Following on from another thread about old movies it got me thinking. What is the best movie with a slingshot in it?

Sent from my SM-J330F using Tapatalk


----------



## hoggy (Apr 17, 2017)

Savages


----------



## Karloshi (Apr 6, 2021)

Searching for it i find a 2012 Oliver Stone film or another from 1974. 

Sent from my SM-J330F using Tapatalk


----------



## hoggy (Apr 17, 2017)

Karloshi said:


> Searching for it i find a 2012 Oliver Stone film or another from 1974.
> 
> Sent from my SM-J330F using Tapatalk


 it's on ROKU on CRACKLE. andy griffith is in it.


----------



## Stankard757 (Apr 20, 2020)

Steven Kings "IT" and "Thinner". Also "The Mummy Returns"

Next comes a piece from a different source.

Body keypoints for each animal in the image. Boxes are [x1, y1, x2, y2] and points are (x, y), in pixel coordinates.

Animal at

Sent from my LE2117 using Tapatalk


----------



## Sean Khan (Mar 27, 2020)

hoggy said:


> Savages


I saw it on TV when I was a kid... it is the movie that introduced me to American style "wrist-rockets".

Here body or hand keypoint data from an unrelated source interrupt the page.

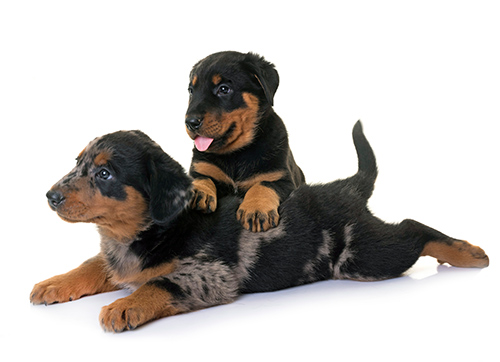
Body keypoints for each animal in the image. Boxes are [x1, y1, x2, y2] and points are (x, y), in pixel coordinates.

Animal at [30, 123, 488, 332]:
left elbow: (160, 284)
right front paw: (53, 283)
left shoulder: (211, 275)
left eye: (105, 173)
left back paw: (469, 252)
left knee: (412, 228)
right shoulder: (117, 260)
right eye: (77, 163)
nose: (50, 196)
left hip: (364, 256)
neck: (145, 233)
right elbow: (92, 265)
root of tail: (346, 188)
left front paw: (124, 306)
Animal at [185, 50, 304, 232]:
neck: (236, 153)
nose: (190, 122)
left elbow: (263, 185)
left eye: (224, 89)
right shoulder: (201, 167)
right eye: (191, 91)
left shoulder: (282, 179)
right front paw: (199, 190)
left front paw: (256, 209)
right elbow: (201, 177)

Then I searched for it and found it on youtube.


----------



## Jcharmin92 (Aug 28, 2021)

Monsters University. At 1:16 is the scene. My kid is a fan of this movie.


----------



## skarrd (Jul 20, 2011)

i will be watching that movie with my grandson tomorroh for sure will lookfor it-and point it out,lol


----------



## Slide-Easy (Aug 16, 2020)




----------



## Jcharmin92 (Aug 28, 2021)

skarrd said:


> i will be watching that movie with my grandson tomorroh for sure will lookfor it-and point it out,lol


Heck yeah! It's a good one.


----------



## Jcharmin92 (Aug 28, 2021)

Slide-Easy said:


>


Now that is wild!


----------



## bottlecap (Jan 16, 2021)

A little known cult classic, Goldslinger, the movie that catapulted Sean Connery's career to the moon. Roger Moore passed on the spot because of a nasty hangnail. 









Tim


----------



## StringSlap (Mar 2, 2019)

Stephen King "Graveyard Shift"


----------



## Karloshi (Apr 6, 2021)

bottlecap said:


> A little known cult classic, Goldslinger, the movie that catapulted Sean Connery's career to the moon. Roger Moore passed on the spot because of a nasty hangnail.
> View attachment 359455
> 
> 
> Tim


Interesting to know Bond shoots OTT


----------



## bottlecap (Jan 16, 2021)

and who can forget, The good, the bad, and the...










T


----------



## bottlecap (Jan 16, 2021)

Alright, two more and I'll stop, SERIOUSLY did not mean to hijack your thread karloshi, but I like the idea and, well, there just aren't that many movies with slingshots in them so I had to use a little artistic license to create a few that we would have liked to have seen(?)...and hopefully some of the y'all are getting a chuckle or too, that's the sole intention...


















T


----------